== EXERCISE REQUIREMENTS ==
Write out every line of the material below word for word, leaving the pictures out.

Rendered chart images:

------------------------

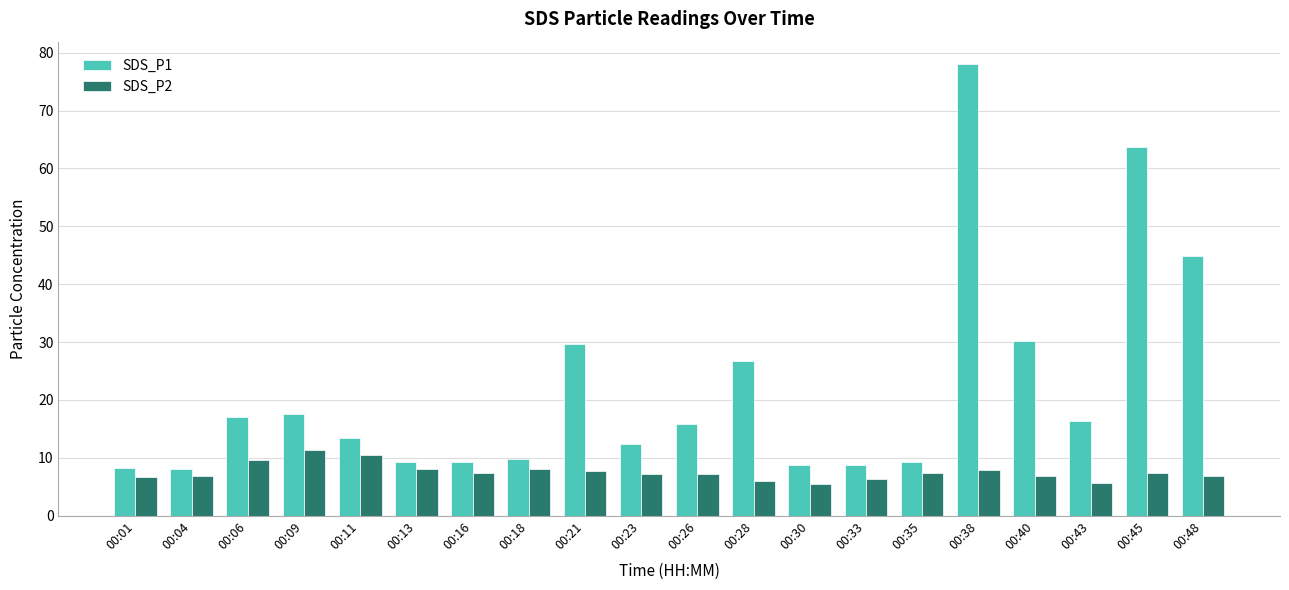

What is the total value across all series at 00:26?

23.0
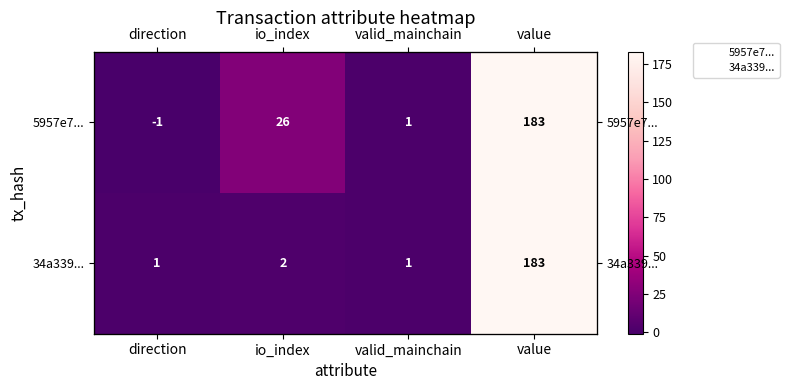

At which category is the sum across all series the highest?

value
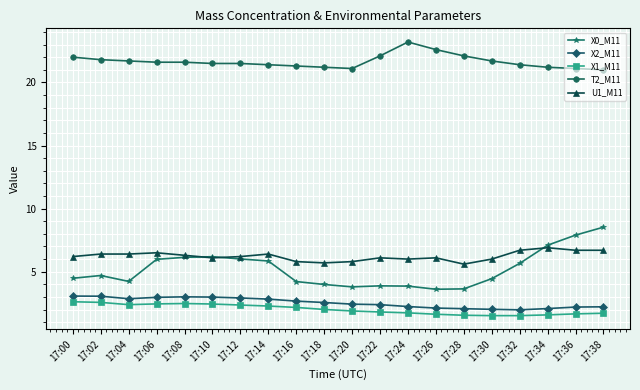

The value of X0_M11 at 17:18 is 1.0. True or false?

False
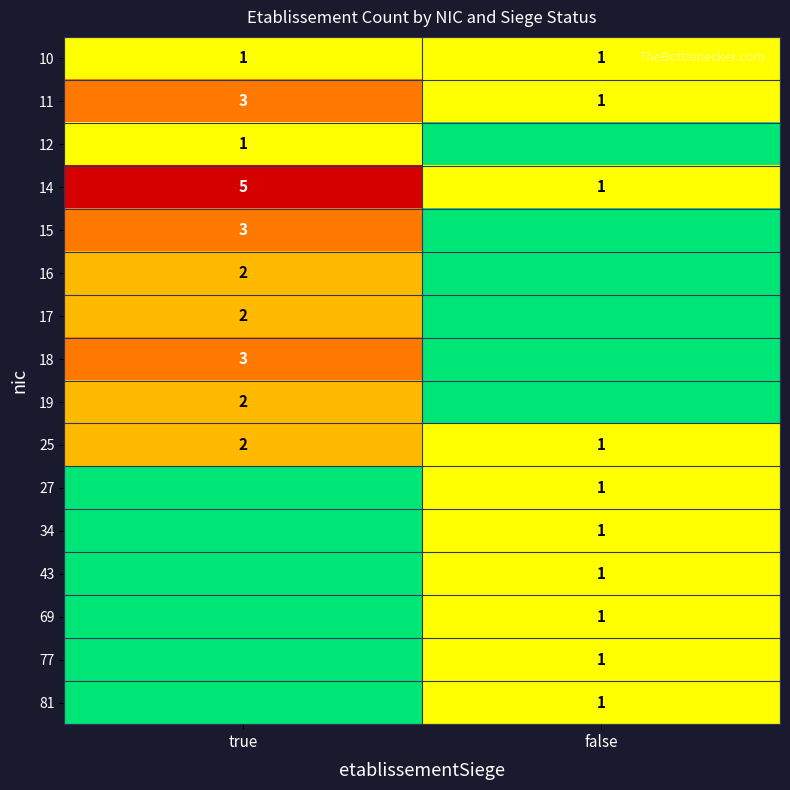

Is it true that 16 equals 2 at true?

True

------------------------

== TASK RESULT ==
What is the total value across all series at 00:26?

23.0

At which category is the sum across all series the highest?

value

The value of X0_M11 at 17:18 is 1.0. True or false?

False

Is it true that 16 equals 2 at true?

True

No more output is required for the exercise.